TEXT PASSAGE
┌──

“What can we do?”
Okas shrugged. “We can defend the child.”
“Can we succeed?”
“No, Chareos. But when has that ever been important?”
If you’ve read Tolkien’s The Silmarillion you might have felt the same sense of shock as I did that the epic story of Frodo, the ring and the return of the king was summarised in just a few paragraphs that gave the barest details of that mighty quest but placed it firmly in its place as an important but minor episode in the history of Middle-Earth.
Something similar happens here: this story is sandwiched between The King Beyond The Gate and Winter Warriors which would be published about seven years after this. In that latter book, reference is made to the War Of The Twins, a bitter war of succession that ravaged the continent that these stories take place on. Mr Gemmell never wrote about this war but the results of it were all over the “future” Drenai novels. And here we see its genesis.
And it’s a bloody shambles.

└──

DATA EXCERPTS

┌──

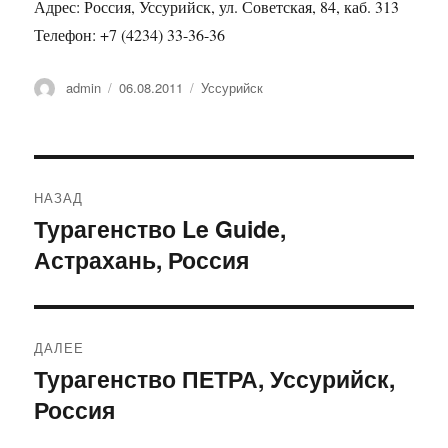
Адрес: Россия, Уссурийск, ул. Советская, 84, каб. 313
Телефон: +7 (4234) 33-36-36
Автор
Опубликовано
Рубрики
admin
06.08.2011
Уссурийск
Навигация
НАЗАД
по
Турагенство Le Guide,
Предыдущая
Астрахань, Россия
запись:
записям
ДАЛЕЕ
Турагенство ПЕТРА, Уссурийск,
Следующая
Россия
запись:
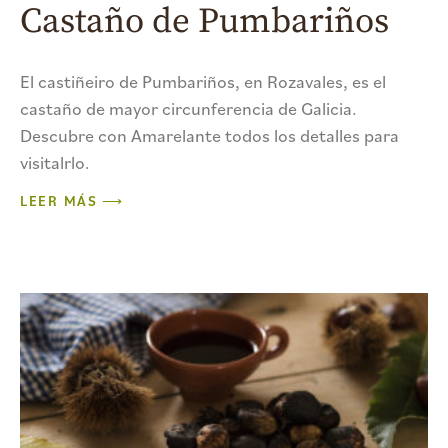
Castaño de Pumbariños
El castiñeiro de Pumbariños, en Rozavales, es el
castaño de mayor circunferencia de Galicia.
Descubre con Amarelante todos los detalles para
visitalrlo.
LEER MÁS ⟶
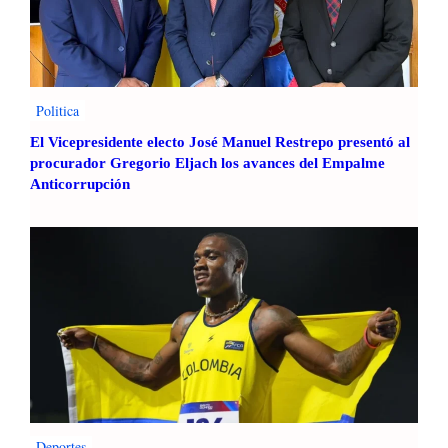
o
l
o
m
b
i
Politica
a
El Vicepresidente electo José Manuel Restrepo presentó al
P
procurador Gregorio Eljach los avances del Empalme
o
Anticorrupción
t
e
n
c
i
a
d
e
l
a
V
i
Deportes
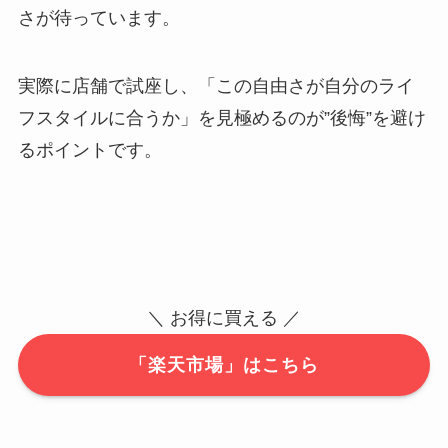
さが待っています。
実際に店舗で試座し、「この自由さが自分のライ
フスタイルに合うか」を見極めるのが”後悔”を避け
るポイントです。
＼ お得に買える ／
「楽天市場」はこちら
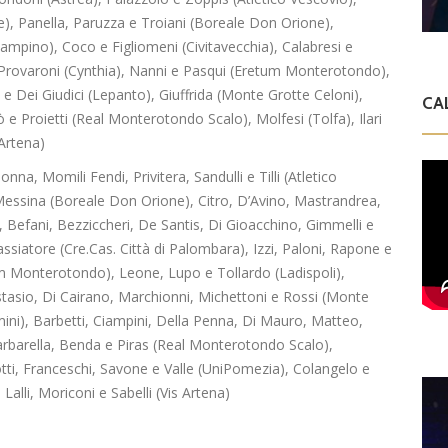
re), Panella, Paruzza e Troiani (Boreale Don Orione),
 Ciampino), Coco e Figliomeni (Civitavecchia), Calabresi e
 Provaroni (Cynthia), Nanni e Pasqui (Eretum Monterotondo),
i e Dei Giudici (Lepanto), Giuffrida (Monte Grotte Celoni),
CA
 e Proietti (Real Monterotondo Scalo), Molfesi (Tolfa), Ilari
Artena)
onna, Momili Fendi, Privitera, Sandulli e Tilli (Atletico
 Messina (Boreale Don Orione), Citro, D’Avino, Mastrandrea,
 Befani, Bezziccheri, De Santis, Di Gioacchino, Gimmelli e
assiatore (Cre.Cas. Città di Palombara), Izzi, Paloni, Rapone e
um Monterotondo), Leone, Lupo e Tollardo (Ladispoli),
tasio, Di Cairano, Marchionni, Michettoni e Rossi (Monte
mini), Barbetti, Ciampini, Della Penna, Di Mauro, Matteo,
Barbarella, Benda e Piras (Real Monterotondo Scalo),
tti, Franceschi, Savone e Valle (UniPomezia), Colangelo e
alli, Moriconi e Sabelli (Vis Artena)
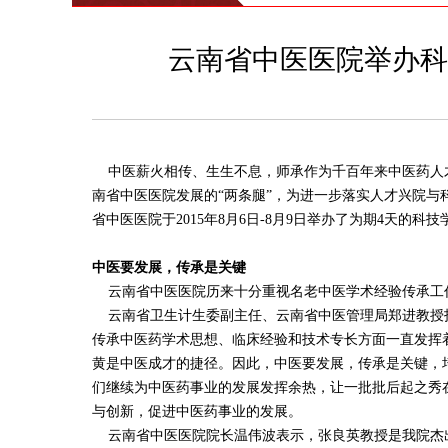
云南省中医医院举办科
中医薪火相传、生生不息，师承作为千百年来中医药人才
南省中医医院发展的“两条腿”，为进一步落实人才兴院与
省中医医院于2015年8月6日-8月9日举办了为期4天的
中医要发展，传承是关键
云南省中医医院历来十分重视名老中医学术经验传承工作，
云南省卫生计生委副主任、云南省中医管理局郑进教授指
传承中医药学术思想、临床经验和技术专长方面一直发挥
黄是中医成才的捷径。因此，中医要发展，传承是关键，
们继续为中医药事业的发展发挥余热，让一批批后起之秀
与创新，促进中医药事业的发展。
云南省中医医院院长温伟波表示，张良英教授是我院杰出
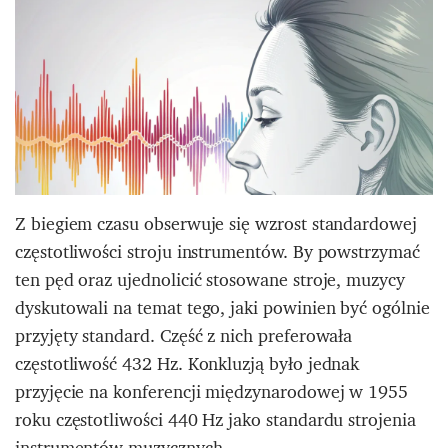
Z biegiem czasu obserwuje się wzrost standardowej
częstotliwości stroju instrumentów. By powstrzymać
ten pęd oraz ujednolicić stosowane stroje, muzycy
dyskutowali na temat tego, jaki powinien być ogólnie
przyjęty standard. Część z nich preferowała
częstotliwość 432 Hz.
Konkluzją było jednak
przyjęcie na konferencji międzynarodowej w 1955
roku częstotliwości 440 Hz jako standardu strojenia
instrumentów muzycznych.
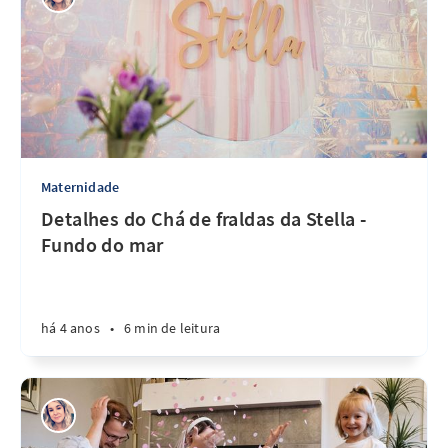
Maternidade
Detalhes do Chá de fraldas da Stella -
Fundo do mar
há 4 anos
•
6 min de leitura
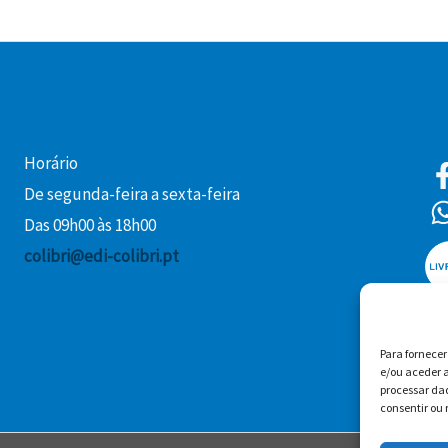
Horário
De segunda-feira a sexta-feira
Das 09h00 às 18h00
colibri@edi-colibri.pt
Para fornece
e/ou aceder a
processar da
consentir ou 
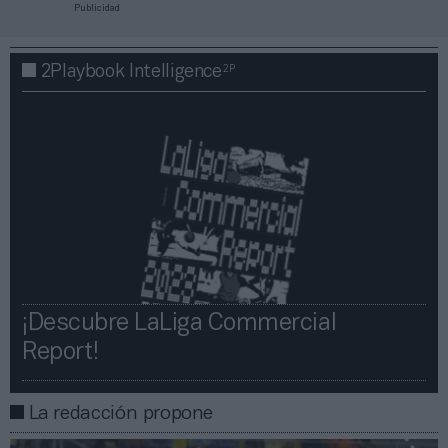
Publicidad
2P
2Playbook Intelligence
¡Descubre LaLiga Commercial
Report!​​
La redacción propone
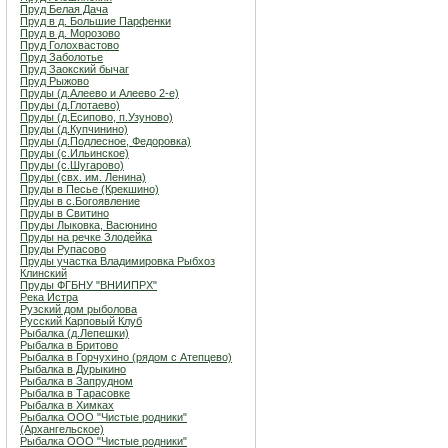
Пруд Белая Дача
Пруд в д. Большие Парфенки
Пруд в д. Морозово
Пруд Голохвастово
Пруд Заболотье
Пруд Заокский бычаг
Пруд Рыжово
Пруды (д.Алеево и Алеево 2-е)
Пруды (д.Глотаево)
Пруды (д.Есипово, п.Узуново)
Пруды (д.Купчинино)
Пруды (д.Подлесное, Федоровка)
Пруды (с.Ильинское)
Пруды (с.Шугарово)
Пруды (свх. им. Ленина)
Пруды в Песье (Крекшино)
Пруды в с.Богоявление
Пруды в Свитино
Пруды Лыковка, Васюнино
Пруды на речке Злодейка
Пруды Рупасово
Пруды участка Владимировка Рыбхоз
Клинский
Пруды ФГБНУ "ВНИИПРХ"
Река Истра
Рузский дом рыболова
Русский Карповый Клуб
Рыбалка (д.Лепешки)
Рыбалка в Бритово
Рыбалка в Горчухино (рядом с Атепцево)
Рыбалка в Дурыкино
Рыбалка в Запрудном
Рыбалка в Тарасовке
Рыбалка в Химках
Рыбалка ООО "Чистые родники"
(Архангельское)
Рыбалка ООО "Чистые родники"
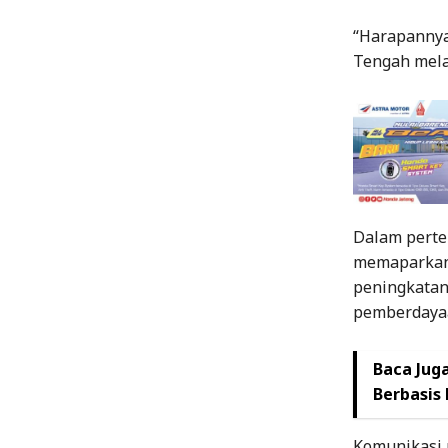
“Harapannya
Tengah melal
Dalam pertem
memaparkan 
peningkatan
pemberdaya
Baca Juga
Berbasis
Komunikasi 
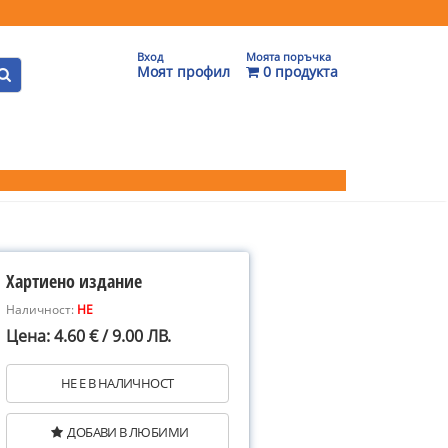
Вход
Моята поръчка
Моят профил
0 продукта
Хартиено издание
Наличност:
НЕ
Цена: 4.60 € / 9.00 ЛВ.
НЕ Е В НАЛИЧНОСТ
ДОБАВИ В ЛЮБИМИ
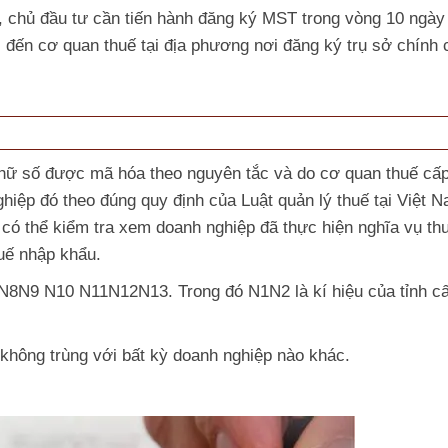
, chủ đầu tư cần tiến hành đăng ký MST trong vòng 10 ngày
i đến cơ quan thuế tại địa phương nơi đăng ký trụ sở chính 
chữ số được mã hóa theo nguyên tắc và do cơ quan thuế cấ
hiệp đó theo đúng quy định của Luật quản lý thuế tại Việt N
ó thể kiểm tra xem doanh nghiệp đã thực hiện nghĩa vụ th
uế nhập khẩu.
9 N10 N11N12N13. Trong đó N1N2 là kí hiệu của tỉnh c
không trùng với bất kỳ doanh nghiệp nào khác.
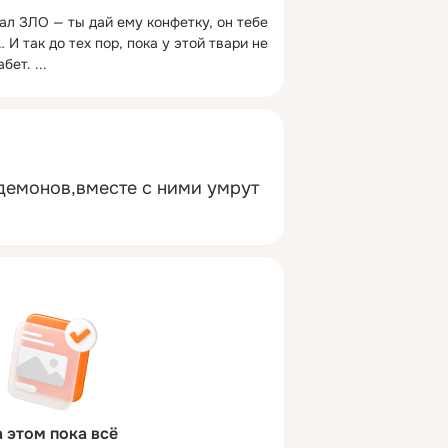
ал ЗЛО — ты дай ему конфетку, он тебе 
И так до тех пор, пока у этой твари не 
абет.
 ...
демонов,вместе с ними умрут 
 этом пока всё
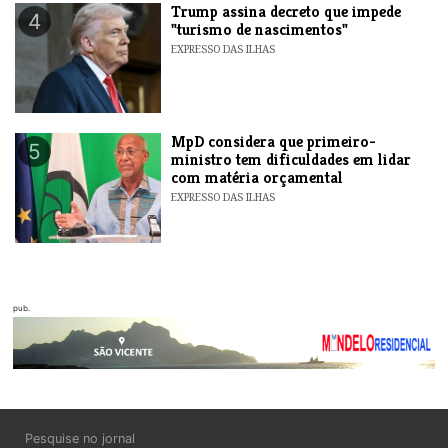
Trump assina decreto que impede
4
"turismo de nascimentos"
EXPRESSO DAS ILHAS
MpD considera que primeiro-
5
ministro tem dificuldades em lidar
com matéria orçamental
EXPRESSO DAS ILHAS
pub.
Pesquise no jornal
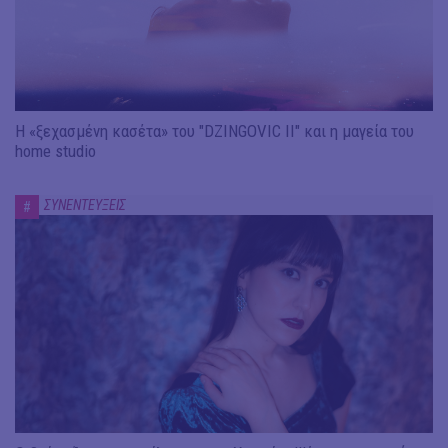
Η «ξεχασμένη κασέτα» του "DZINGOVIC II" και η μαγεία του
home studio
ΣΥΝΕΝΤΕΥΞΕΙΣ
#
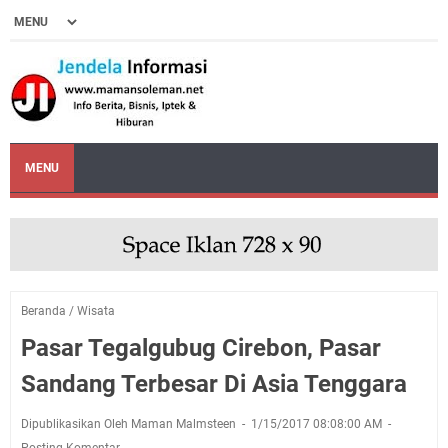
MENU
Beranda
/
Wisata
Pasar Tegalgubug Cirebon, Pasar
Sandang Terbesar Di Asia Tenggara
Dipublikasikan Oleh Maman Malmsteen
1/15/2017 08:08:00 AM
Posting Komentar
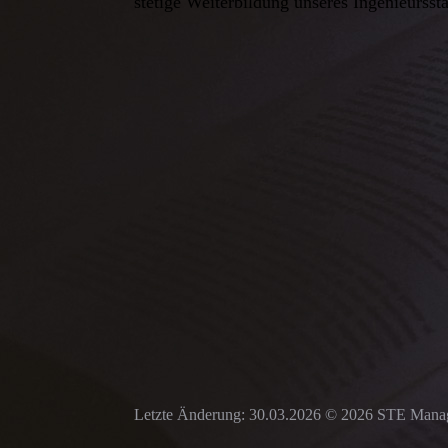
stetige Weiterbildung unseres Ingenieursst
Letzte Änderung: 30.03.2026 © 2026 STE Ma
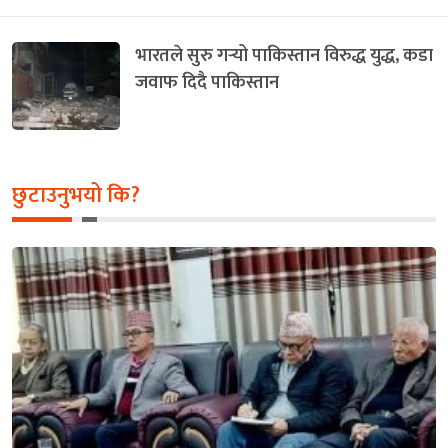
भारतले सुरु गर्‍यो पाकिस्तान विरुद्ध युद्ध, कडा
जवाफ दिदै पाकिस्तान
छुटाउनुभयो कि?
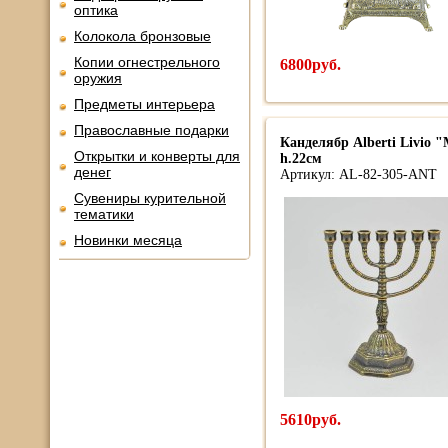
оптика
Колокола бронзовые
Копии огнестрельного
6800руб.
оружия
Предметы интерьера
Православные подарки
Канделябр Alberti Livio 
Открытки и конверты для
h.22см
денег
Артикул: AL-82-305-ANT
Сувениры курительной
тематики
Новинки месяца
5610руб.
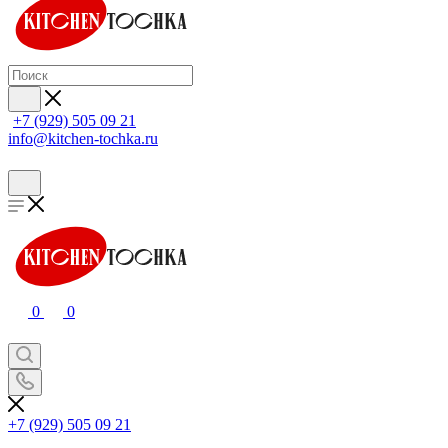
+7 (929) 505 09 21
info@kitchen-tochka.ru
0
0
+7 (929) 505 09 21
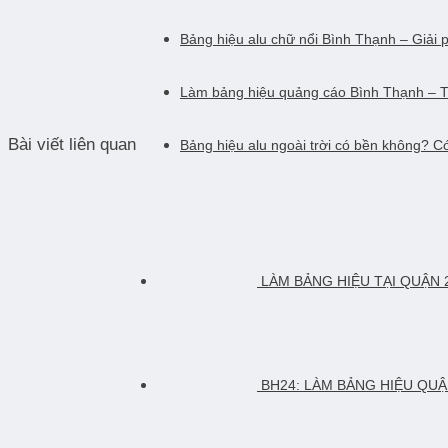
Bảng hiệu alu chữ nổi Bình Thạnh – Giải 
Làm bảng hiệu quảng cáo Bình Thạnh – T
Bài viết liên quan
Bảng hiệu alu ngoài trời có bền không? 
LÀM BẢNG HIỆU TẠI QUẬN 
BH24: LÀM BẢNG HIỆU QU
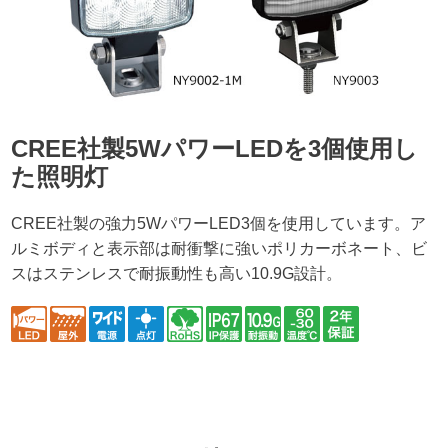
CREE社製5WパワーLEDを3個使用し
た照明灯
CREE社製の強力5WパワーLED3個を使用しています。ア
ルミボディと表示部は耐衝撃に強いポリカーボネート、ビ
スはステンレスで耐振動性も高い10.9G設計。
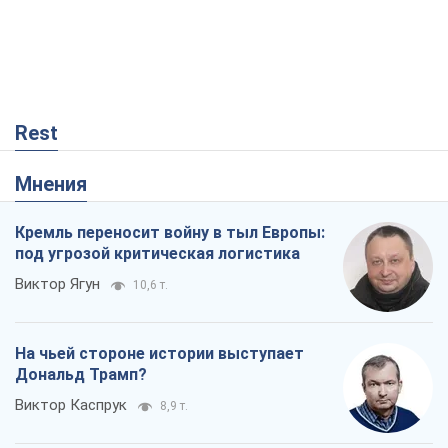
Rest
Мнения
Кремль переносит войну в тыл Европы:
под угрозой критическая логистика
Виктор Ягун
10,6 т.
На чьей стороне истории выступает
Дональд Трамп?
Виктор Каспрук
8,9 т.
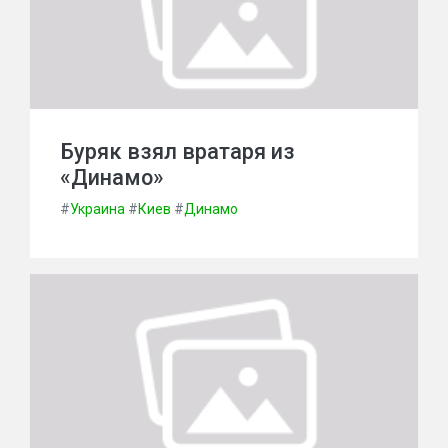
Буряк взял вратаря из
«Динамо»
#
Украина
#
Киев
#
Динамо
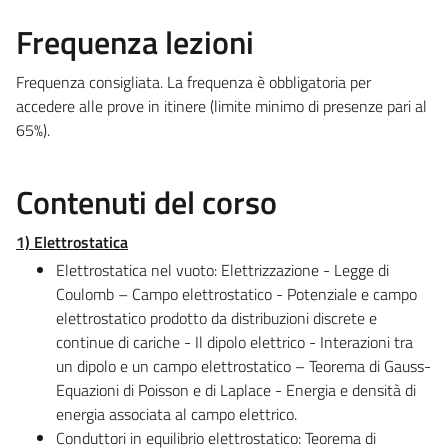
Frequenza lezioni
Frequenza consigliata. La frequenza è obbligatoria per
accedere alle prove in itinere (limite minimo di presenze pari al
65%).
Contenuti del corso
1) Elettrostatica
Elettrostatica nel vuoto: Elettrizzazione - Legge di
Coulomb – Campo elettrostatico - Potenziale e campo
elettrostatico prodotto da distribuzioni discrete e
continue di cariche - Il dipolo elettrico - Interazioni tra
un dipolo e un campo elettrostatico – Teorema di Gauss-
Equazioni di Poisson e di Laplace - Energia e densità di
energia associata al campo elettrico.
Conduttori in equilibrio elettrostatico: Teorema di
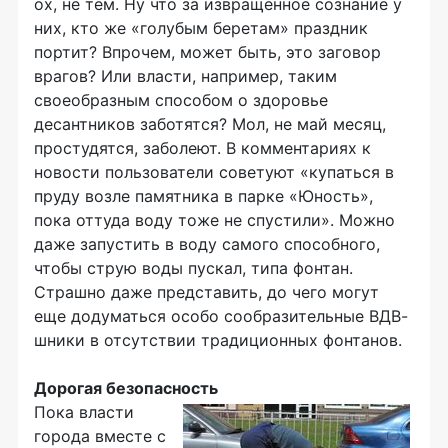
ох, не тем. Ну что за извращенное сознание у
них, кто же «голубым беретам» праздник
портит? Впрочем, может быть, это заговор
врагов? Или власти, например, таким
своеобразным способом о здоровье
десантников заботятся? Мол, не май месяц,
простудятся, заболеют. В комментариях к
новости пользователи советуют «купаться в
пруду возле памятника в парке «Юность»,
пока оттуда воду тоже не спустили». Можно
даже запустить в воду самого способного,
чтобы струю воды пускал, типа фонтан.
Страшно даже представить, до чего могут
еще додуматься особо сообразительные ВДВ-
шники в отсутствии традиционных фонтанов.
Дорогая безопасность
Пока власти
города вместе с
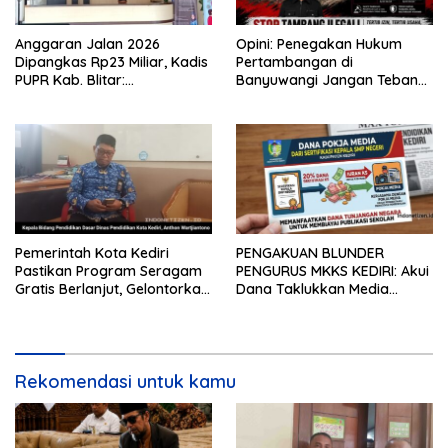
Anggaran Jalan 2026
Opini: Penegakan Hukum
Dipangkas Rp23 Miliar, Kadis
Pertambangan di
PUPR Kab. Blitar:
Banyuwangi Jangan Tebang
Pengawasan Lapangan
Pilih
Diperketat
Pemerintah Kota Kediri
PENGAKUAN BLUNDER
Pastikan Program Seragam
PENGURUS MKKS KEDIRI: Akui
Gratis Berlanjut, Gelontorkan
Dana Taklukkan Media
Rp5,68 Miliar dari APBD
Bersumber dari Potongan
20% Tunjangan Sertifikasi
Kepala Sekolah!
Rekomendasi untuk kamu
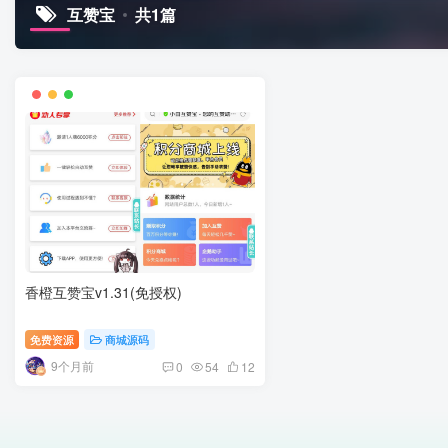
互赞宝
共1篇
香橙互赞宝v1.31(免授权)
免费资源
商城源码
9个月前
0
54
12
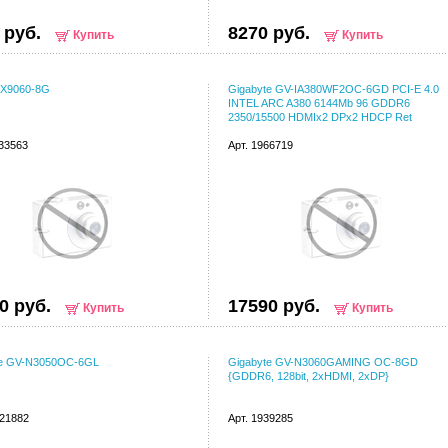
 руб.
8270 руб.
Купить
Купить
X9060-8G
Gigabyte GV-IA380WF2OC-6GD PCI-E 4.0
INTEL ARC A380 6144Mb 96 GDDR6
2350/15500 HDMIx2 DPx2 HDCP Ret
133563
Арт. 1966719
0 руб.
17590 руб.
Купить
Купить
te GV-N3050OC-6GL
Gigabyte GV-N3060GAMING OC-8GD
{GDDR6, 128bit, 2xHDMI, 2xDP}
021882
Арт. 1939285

└──

TASK 1
Decide whether each statement agrees with the book review, answering yes or no and quoting the review's deciding words: (a) Gemmell wrote a book about the War Of The Twins. (b) Winter Warriors came out about seven years after this story. (c) Okas tells Chareos that they can succeed.
TASK 2
According to the book review, which two books is this story sandwiched between?
TASK 3
Carry the book review forward, picking up after its final sentence.
None of the data is needed for this work.

FINAL ANSWER 1
(a) No: "Mr Gemmell never wrote about this war"
(b) Yes: "Winter Warriors which would be published about seven years after this"
(c) No: "No, Chareos."

FINAL ANSWER 2
The King Beyond The Gate and Winter Warriors.

FINAL ANSWER 3
It starts with a raid by Nadir tribesmen on a village where they steal away women for the slave markets. A young man believing himself to be in love with one of the girls embarks on a quest to win her back. He enlists the aid of four veterans of the last war with the Nadir – against Tenaka Khan, one of the heroes of The King Beyond The Gate (and we find out the results of the brilliant epilogue from that book as well) – as well as other allies and then the story takes a rather grim turn…
I didn’t enjoy this book the first time I read it. It was well-written and moved fast but it felt dark and nihilistic and joyless. It still does but I can see a real sense of purpose to it now. What makes it clearer is the sense you get of the larger history surrounding this novel, of where it fits into the author’s schematic of what he wanted to achieve with this series and the novels own themes.
It doesn’t seem fair that a novel has to be read in the context of eight or nine other books in order for it to be accessible, but really, you don’t need to know any of the history to get a kick out of this book, although it doesn’t hurt – those other books just throw into grim relief the message we get here.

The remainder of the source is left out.